● Problem requirements: Would you reproduce the whole listing exactly, dropping any pictures it holds?

** Provided records follows **

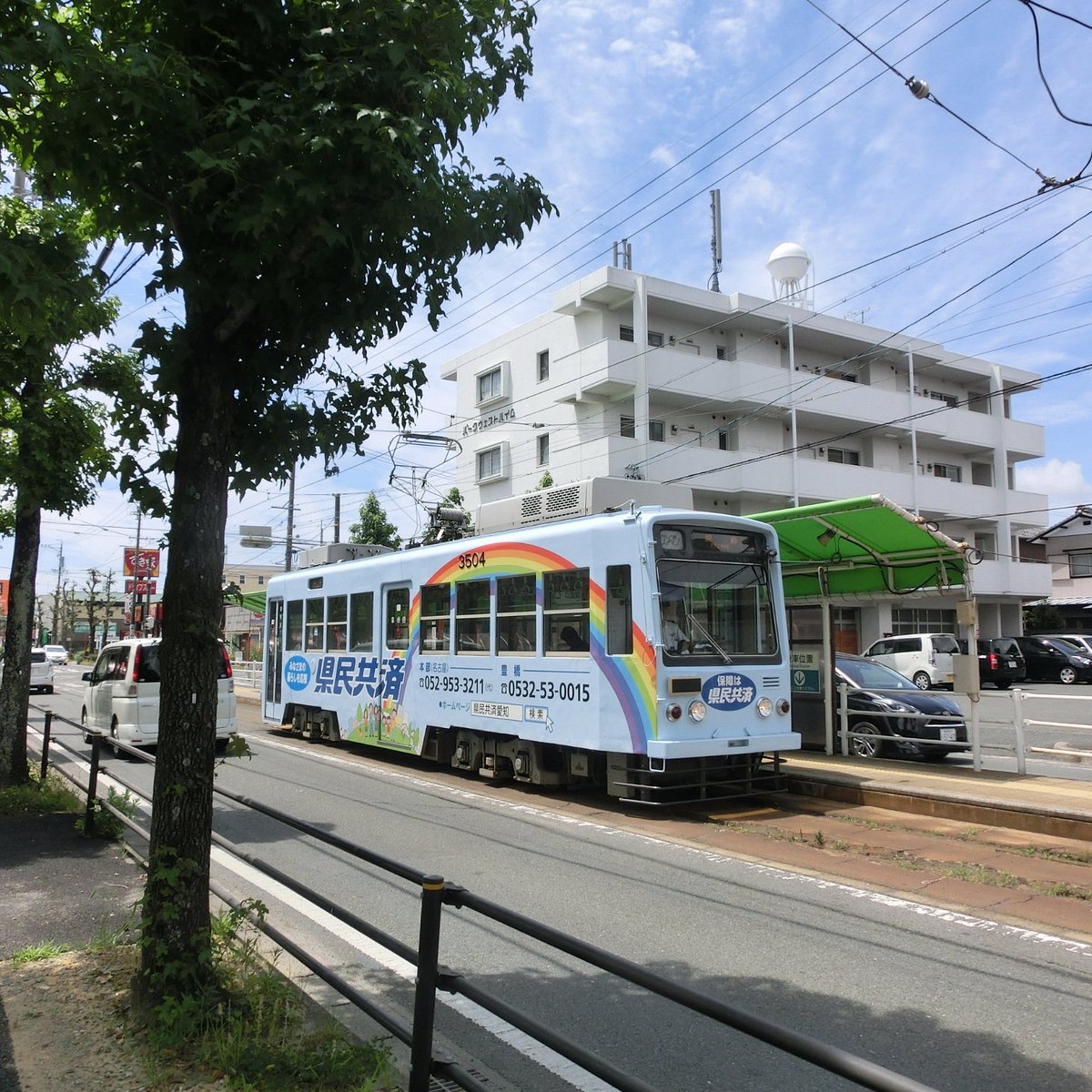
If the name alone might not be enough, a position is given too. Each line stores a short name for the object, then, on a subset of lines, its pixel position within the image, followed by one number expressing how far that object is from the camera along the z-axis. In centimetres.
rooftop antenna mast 3503
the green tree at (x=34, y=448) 860
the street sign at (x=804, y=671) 1385
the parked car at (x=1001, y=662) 2920
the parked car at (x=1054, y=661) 3112
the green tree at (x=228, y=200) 382
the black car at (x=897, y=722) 1320
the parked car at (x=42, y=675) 3344
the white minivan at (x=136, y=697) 1423
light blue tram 959
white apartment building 3145
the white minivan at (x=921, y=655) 2728
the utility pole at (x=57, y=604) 8961
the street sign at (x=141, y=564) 4119
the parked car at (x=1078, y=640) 3185
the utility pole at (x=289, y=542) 3506
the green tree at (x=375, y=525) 3381
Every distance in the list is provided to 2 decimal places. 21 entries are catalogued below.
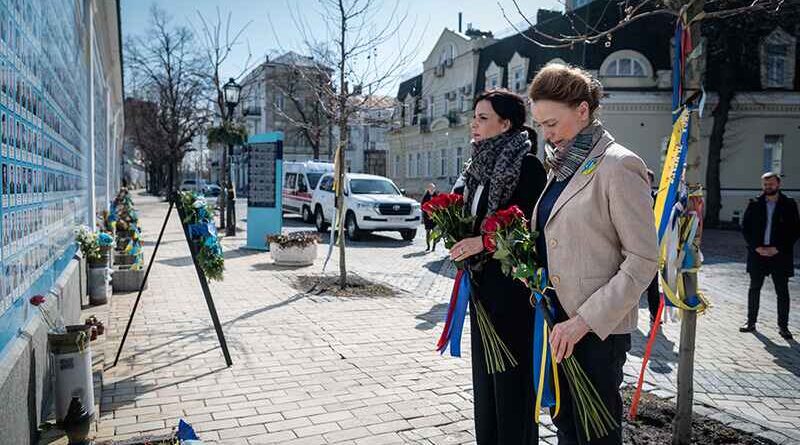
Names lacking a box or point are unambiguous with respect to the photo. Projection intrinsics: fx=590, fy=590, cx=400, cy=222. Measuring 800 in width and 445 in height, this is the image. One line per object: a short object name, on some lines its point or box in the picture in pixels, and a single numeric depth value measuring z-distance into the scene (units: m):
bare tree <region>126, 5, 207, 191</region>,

** End of Provided records **

● Written answer:
If the name alone might not be enough, a position is given too. Each line stores a short name for the object, then, on a subset of lines, its pixel position within the image, followed by one number expressing how far that object is from the camera along the z-axis. In centimetres.
rooftop antenna mast 3503
the green tree at (x=34, y=448) 860
the street sign at (x=804, y=671) 1385
the parked car at (x=1001, y=662) 2920
the parked car at (x=1054, y=661) 3112
the green tree at (x=228, y=200) 382
the black car at (x=897, y=722) 1320
the parked car at (x=42, y=675) 3344
the white minivan at (x=136, y=697) 1423
light blue tram 959
white apartment building 3145
the white minivan at (x=921, y=655) 2728
the utility pole at (x=57, y=604) 8961
the street sign at (x=141, y=564) 4119
the parked car at (x=1078, y=640) 3185
the utility pole at (x=289, y=542) 3506
the green tree at (x=375, y=525) 3381
Every distance in the list is provided to 2 decimal places. 21 entries are catalogued below.
Names lacking a box or point are unambiguous with respect to the photo. Projection intrinsics: fx=590, fy=590, cx=400, cy=222. Measuring 800 in width and 445 in height, this is the image. One line per object: a short object name, on some lines its point or box in the picture in pixels, and a single numeric depth value measuring z-distance into the scene (units: m):
bare tree <region>126, 5, 207, 191</region>,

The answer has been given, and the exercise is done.